◆ **Exercise details**
If an entry contains a picture, leave the picture out and reproduce everything else in the records below exactly.

── Data extract

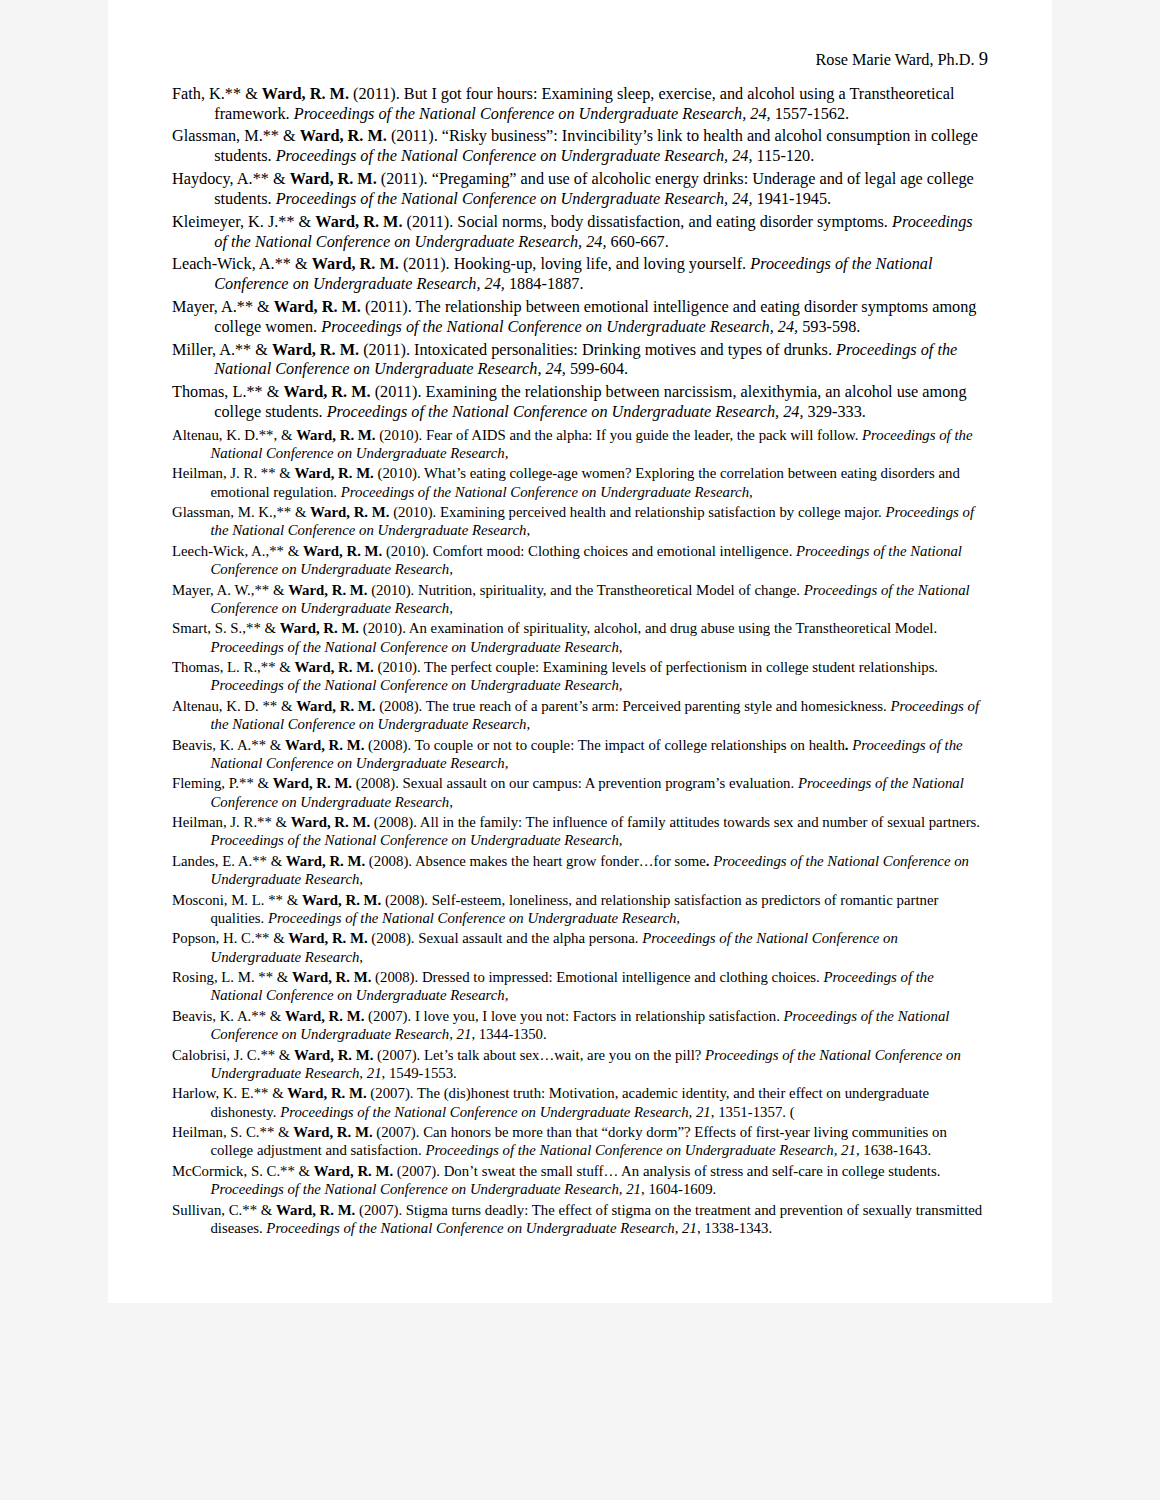Rose Marie Ward, Ph.D. 9
Fath, K.** & Ward, R. M. (2011). But I got four hours: Examining sleep, exercise, and alcohol using a Transtheoretical framework. Proceedings of the National Conference on Undergraduate Research, 24, 1557-1562.
Glassman, M.** & Ward, R. M. (2011). “Risky business”: Invincibility’s link to health and alcohol consumption in college students. Proceedings of the National Conference on Undergraduate Research, 24, 115-120.
Haydocy, A.** & Ward, R. M. (2011). “Pregaming” and use of alcoholic energy drinks: Underage and of legal age college students. Proceedings of the National Conference on Undergraduate Research, 24, 1941-1945.
Kleimeyer, K. J.** & Ward, R. M. (2011). Social norms, body dissatisfaction, and eating disorder symptoms. Proceedings of the National Conference on Undergraduate Research, 24, 660-667.
Leach-Wick, A.** & Ward, R. M. (2011). Hooking-up, loving life, and loving yourself. Proceedings of the National Conference on Undergraduate Research, 24, 1884-1887.
Mayer, A.** & Ward, R. M. (2011). The relationship between emotional intelligence and eating disorder symptoms among college women. Proceedings of the National Conference on Undergraduate Research, 24, 593-598.
Miller, A.** & Ward, R. M. (2011). Intoxicated personalities: Drinking motives and types of drunks. Proceedings of the National Conference on Undergraduate Research, 24, 599-604.
Thomas, L.** & Ward, R. M. (2011). Examining the relationship between narcissism, alexithymia, an alcohol use among college students. Proceedings of the National Conference on Undergraduate Research, 24, 329-333.
Altenau, K. D.**, & Ward, R. M. (2010). Fear of AIDS and the alpha: If you guide the leader, the pack will follow. Proceedings of the National Conference on Undergraduate Research,
Heilman, J. R. ** & Ward, R. M. (2010). What’s eating college-age women? Exploring the correlation between eating disorders and emotional regulation. Proceedings of the National Conference on Undergraduate Research,
Glassman, M. K.,** & Ward, R. M. (2010). Examining perceived health and relationship satisfaction by college major. Proceedings of the National Conference on Undergraduate Research,
Leech-Wick, A.,** & Ward, R. M. (2010). Comfort mood: Clothing choices and emotional intelligence. Proceedings of the National Conference on Undergraduate Research,
Mayer, A. W.,** & Ward, R. M. (2010). Nutrition, spirituality, and the Transtheoretical Model of change. Proceedings of the National Conference on Undergraduate Research,
Smart, S. S.,** & Ward, R. M. (2010). An examination of spirituality, alcohol, and drug abuse using the Transtheoretical Model. Proceedings of the National Conference on Undergraduate Research,
Thomas, L. R.,** & Ward, R. M. (2010). The perfect couple: Examining levels of perfectionism in college student relationships. Proceedings of the National Conference on Undergraduate Research,
Altenau, K. D. ** & Ward, R. M. (2008). The true reach of a parent’s arm: Perceived parenting style and homesickness. Proceedings of the National Conference on Undergraduate Research,
Beavis, K. A.** & Ward, R. M. (2008). To couple or not to couple: The impact of college relationships on health. Proceedings of the National Conference on Undergraduate Research,
Fleming, P.** & Ward, R. M. (2008). Sexual assault on our campus: A prevention program’s evaluation. Proceedings of the National Conference on Undergraduate Research,
Heilman, J. R.** & Ward, R. M. (2008). All in the family: The influence of family attitudes towards sex and number of sexual partners. Proceedings of the National Conference on Undergraduate Research,
Landes, E. A.** & Ward, R. M. (2008). Absence makes the heart grow fonder…for some. Proceedings of the National Conference on Undergraduate Research,
Mosconi, M. L. ** & Ward, R. M. (2008). Self-esteem, loneliness, and relationship satisfaction as predictors of romantic partner qualities. Proceedings of the National Conference on Undergraduate Research,
Popson, H. C.** & Ward, R. M. (2008). Sexual assault and the alpha persona. Proceedings of the National Conference on Undergraduate Research,
Rosing, L. M. ** & Ward, R. M. (2008). Dressed to impressed: Emotional intelligence and clothing choices. Proceedings of the National Conference on Undergraduate Research,
Beavis, K. A.** & Ward, R. M. (2007). I love you, I love you not: Factors in relationship satisfaction. Proceedings of the National Conference on Undergraduate Research, 21, 1344-1350.
Calobrisi, J. C.** & Ward, R. M. (2007). Let’s talk about sex…wait, are you on the pill? Proceedings of the National Conference on Undergraduate Research, 21, 1549-1553.
Harlow, K. E.** & Ward, R. M. (2007). The (dis)honest truth: Motivation, academic identity, and their effect on undergraduate dishonesty. Proceedings of the National Conference on Undergraduate Research, 21, 1351-1357. (
Heilman, S. C.** & Ward, R. M. (2007). Can honors be more than that “dorky dorm”? Effects of first-year living communities on college adjustment and satisfaction. Proceedings of the National Conference on Undergraduate Research, 21, 1638-1643.
McCormick, S. C.** & Ward, R. M. (2007). Don’t sweat the small stuff… An analysis of stress and self-care in college students. Proceedings of the National Conference on Undergraduate Research, 21, 1604-1609.
Sullivan, C.** & Ward, R. M. (2007). Stigma turns deadly: The effect of stigma on the treatment and prevention of sexually transmitted diseases. Proceedings of the National Conference on Undergraduate Research, 21, 1338-1343.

────

◆ **Answer section**
Rose Marie Ward, Ph.D. 9
Fath, K.** & Ward, R. M. (2011). But I got four hours: Examining sleep, exercise, and alcohol using a Transtheoretical framework. Proceedings of the National Conference on Undergraduate Research, 24, 1557-1562.
Glassman, M.** & Ward, R. M. (2011). “Risky business”: Invincibility’s link to health and alcohol consumption in college students. Proceedings of the National Conference on Undergraduate Research, 24, 115-120.
Haydocy, A.** & Ward, R. M. (2011). “Pregaming” and use of alcoholic energy drinks: Underage and of legal age college students. Proceedings of the National Conference on Undergraduate Research, 24, 1941-1945.
Kleimeyer, K. J.** & Ward, R. M. (2011). Social norms, body dissatisfaction, and eating disorder symptoms. Proceedings of the National Conference on Undergraduate Research, 24, 660-667.
Leach-Wick, A.** & Ward, R. M. (2011). Hooking-up, loving life, and loving yourself. Proceedings of the National Conference on Undergraduate Research, 24, 1884-1887.
Mayer, A.** & Ward, R. M. (2011). The relationship between emotional intelligence and eating disorder symptoms among college women. Proceedings of the National Conference on Undergraduate Research, 24, 593-598.
Miller, A.** & Ward, R. M. (2011). Intoxicated personalities: Drinking motives and types of drunks. Proceedings of the National Conference on Undergraduate Research, 24, 599-604.
Thomas, L.** & Ward, R. M. (2011). Examining the relationship between narcissism, alexithymia, an alcohol use among college students. Proceedings of the National Conference on Undergraduate Research, 24, 329-333.
Altenau, K. D.**, & Ward, R. M. (2010). Fear of AIDS and the alpha: If you guide the leader, the pack will follow. Proceedings of the National Conference on Undergraduate Research,
Heilman, J. R. ** & Ward, R. M. (2010). What’s eating college-age women? Exploring the correlation between eating disorders and emotional regulation. Proceedings of the National Conference on Undergraduate Research,
Glassman, M. K.,** & Ward, R. M. (2010). Examining perceived health and relationship satisfaction by college major. Proceedings of the National Conference on Undergraduate Research,
Leech-Wick, A.,** & Ward, R. M. (2010). Comfort mood: Clothing choices and emotional intelligence. Proceedings of the National Conference on Undergraduate Research,
Mayer, A. W.,** & Ward, R. M. (2010). Nutrition, spirituality, and the Transtheoretical Model of change. Proceedings of the National Conference on Undergraduate Research,
Smart, S. S.,** & Ward, R. M. (2010). An examination of spirituality, alcohol, and drug abuse using the Transtheoretical Model. Proceedings of the National Conference on Undergraduate Research,
Thomas, L. R.,** & Ward, R. M. (2010). The perfect couple: Examining levels of perfectionism in college student relationships. Proceedings of the National Conference on Undergraduate Research,
Altenau, K. D. ** & Ward, R. M. (2008). The true reach of a parent’s arm: Perceived parenting style and homesickness. Proceedings of the National Conference on Undergraduate Research,
Beavis, K. A.** & Ward, R. M. (2008). To couple or not to couple: The impact of college relationships on health. Proceedings of the National Conference on Undergraduate Research,
Fleming, P.** & Ward, R. M. (2008). Sexual assault on our campus: A prevention program’s evaluation. Proceedings of the National Conference on Undergraduate Research,
Heilman, J. R.** & Ward, R. M. (2008). All in the family: The influence of family attitudes towards sex and number of sexual partners. Proceedings of the National Conference on Undergraduate Research,
Landes, E. A.** & Ward, R. M. (2008). Absence makes the heart grow fonder…for some. Proceedings of the National Conference on Undergraduate Research,
Mosconi, M. L. ** & Ward, R. M. (2008). Self-esteem, loneliness, and relationship satisfaction as predictors of romantic partner qualities. Proceedings of the National Conference on Undergraduate Research,
Popson, H. C.** & Ward, R. M. (2008). Sexual assault and the alpha persona. Proceedings of the National Conference on Undergraduate Research,
Rosing, L. M. ** & Ward, R. M. (2008). Dressed to impressed: Emotional intelligence and clothing choices. Proceedings of the National Conference on Undergraduate Research,
Beavis, K. A.** & Ward, R. M. (2007). I love you, I love you not: Factors in relationship satisfaction. Proceedings of the National Conference on Undergraduate Research, 21, 1344-1350.
Calobrisi, J. C.** & Ward, R. M. (2007). Let’s talk about sex…wait, are you on the pill? Proceedings of the National Conference on Undergraduate Research, 21, 1549-1553.
Harlow, K. E.** & Ward, R. M. (2007). The (dis)honest truth: Motivation, academic identity, and their effect on undergraduate dishonesty. Proceedings of the National Conference on Undergraduate Research, 21, 1351-1357. (
Heilman, S. C.** & Ward, R. M. (2007). Can honors be more than that “dorky dorm”? Effects of first-year living communities on college adjustment and satisfaction. Proceedings of the National Conference on Undergraduate Research, 21, 1638-1643.
McCormick, S. C.** & Ward, R. M. (2007). Don’t sweat the small stuff… An analysis of stress and self-care in college students. Proceedings of the National Conference on Undergraduate Research, 21, 1604-1609.
Sullivan, C.** & Ward, R. M. (2007). Stigma turns deadly: The effect of stigma on the treatment and prevention of sexually transmitted diseases. Proceedings of the National Conference on Undergraduate Research, 21, 1338-1343.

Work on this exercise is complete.